__WORK INSTRUCTION__: Scan the material that follows for lines with "tree". Answer with how many there are, nothing else.

=-=-=

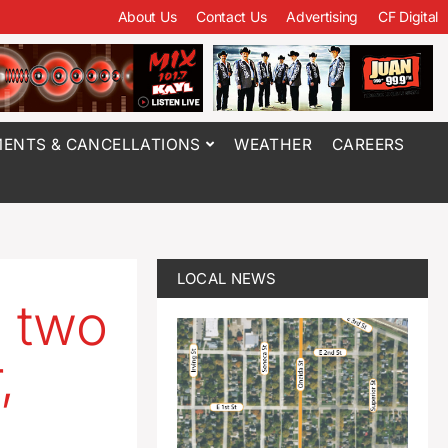
About Us
Contact Us
Advertising
CF Digital
ENTS & CANCELLATIONS
WEATHER
CAREERS
LOCAL NEWS
s two
,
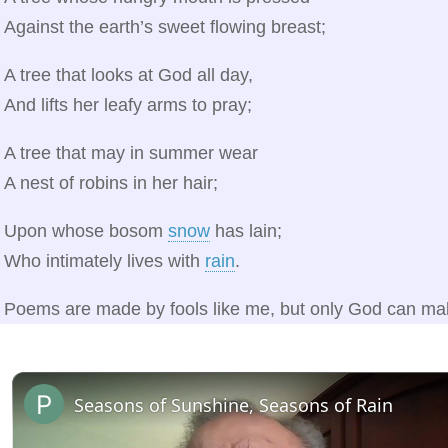
Against the earth’s sweet flowing breast;
A tree that looks at God all day,
And lifts her leafy arms to pray;
A tree that may in summer wear
A nest of robins in her hair;
Upon whose bosom
snow
has lain;
Who intimately lives with
rain
.
Poems are made by fools like me, but only God can mak
Seasons of Sunshine, Seasons of Rain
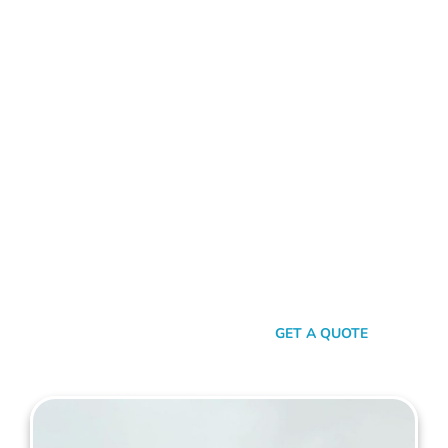
ALUMINIUM FENCE BURSWOOD
Standing Out In A Sea Of
Similarities
In a world where fences can sometimes look monotonously
similar, our vision at Mahers Fencing Burswood is to craft
unique, durable, and efficient fences that capture your
essence. Our dedication to quality, combined with a touch of
artistry, ensures you’re not just getting another fence – you’re
getting a piece of functional art.
SEND A MESSAGE
GET A QUOTE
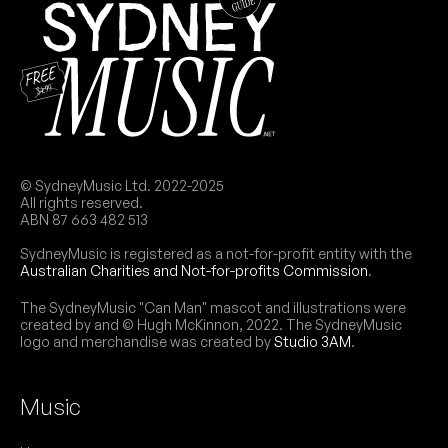
SAT
Pseudo Echo
31
W/ Elaskia
8:00pm
Wintle Theatre @ Juniors Kingsford
More info
Add to calendar
November 2026
© SydneyMusic Ltd. 2022-2025
All rights reserved.
ABN 87 663 482 513
SUN
The Animals (UK)
8
SydneyMusic is registered as a not-for-profit entity with the
4:00pm
Wintle Theatre @ Juniors Kingsford
Australian Charities and Not-for-profits Commission
.
More info
Add to calendar
The SydneyMusic "Can Man" mascot and illustrations were
created by and © Hugh McKinnon, 2022. The SydneyMusic
logo and merchandise was created by
Studio 3AM
.
Music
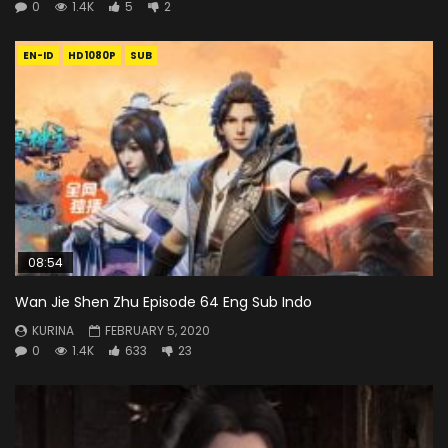
0
1.4K
5
2
EN-ID
HD1080P
SUB
08:54
Wan Jie Shen Zhu Episode 64 Eng Sub Indo
KURINA
FEBRUARY 5, 2020
0
1.4K
633
23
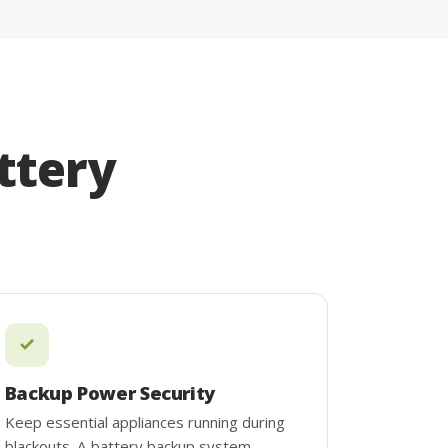
ttery
Backup Power Security
Keep essential appliances running during
blackouts. A battery backup system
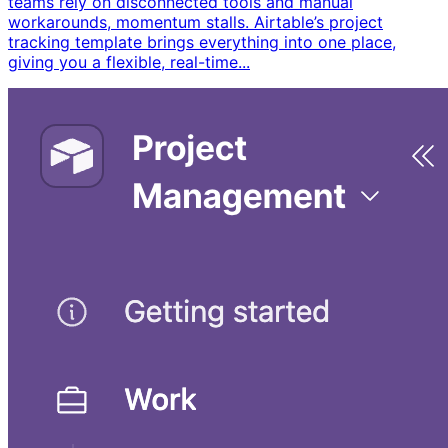
teams rely on disconnected tools and manual
workarounds, momentum stalls. Airtable’s project
tracking template brings everything into one place,
giving you a flexible, real-time...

=-=-=

__RESULT OF THE EXERCISE__: 2